Document segment —
Content starts

A deeply and sincerely committed communist, he was nevertheless open-minded and had no use for communist dogma. He was highly opposed to Mao’s revolutionary radicalism, yet sensitive to charges of being the “Chinese Khrushchev.” He quickly worked to overthrow the so-called “Gang of Four” after Mao’s death, but steadfastly espoused a flexible, results oriented approach to reform. “It doesn’t matter if the cat is black or white, just so long as it catches mice,” he liked to say. He used his liberal approach to outmaneuver and then oust Mao’s handpicked successor, the middle-aged cipher Hua Goufeng, who stumbled badly in 1977 when he penned an editorial claiming that future policy “will resolutely uphold whatever policy decisions Chairman Mao made, and unswervingly follow whatever instructions Chairman Mao gave” (the so-called “Two Whatevers”). Deng had different ideas – and they would prevail.
Although he a had clear vision for where China should go conceptually, Deng honestly admitted that he had to “grope for stones as he crossed the river” the entire time, never knowing for certain which approach was best, but always open to learning-by-doing. “Don’t argue, just push ahead,” was a favorite mantra. His SEZ experiment at Shenzhen was controversial, but ultimately successful beyond anyone’s wildest expectations. And unlike Dahzai, Mao’s experimental ideal collective community, Chinese leaders and others flocked to Shenzhen out of genuine interest rather than political expediency.

Content ends

Given information —
Content starts

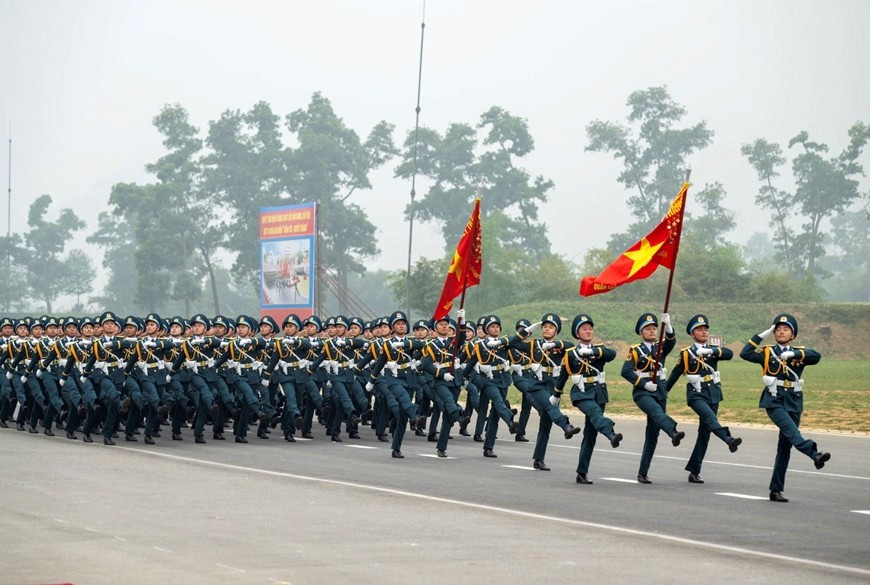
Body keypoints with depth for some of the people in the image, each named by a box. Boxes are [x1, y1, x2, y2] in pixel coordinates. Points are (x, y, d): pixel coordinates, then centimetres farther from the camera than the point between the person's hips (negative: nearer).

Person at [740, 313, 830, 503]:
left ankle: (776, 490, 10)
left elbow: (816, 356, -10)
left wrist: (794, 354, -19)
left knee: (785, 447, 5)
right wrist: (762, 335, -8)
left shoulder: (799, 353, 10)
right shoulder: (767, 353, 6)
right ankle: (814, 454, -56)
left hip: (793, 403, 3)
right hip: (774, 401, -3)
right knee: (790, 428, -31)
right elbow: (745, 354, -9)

Content ends
Content starts

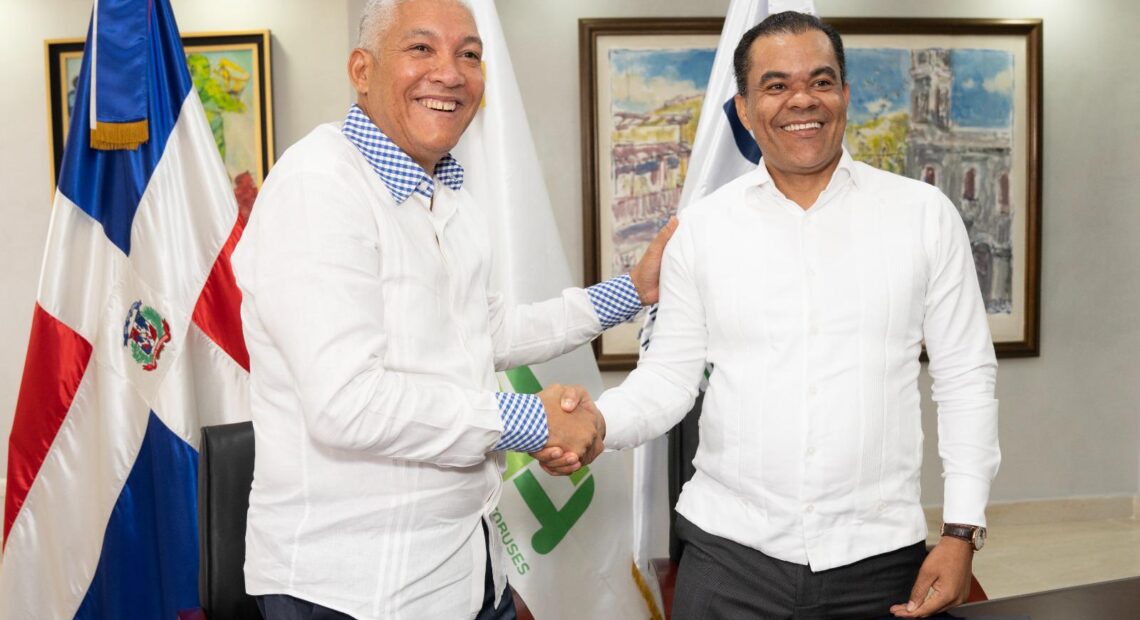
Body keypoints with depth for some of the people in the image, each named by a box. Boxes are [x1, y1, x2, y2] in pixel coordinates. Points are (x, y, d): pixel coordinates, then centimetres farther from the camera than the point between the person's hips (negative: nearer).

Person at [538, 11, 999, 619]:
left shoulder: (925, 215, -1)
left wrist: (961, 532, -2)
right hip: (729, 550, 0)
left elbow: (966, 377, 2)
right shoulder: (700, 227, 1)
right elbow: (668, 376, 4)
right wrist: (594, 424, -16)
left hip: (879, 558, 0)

Content ends

Problem description — Continue the passage on Deng and China's reforms from the end of its last sentence.

Response —
Twenty-first century China is Deng’s China. If the sun is setting on the American century and rising in the East, no one man had more to do with it than Deng Xiaoping, a man Vogel believes may be one of the greatest men in his nation’s long history. “The transition from a predominantly rural to a predominantly urban society and the spread of common national culture are among the most fundamental changes that have occurred in Chinese history since the country’s unification in 221 BC,” Vogel declares, and it was mainly the work of one little, unassuming man from a small village in Szechuan.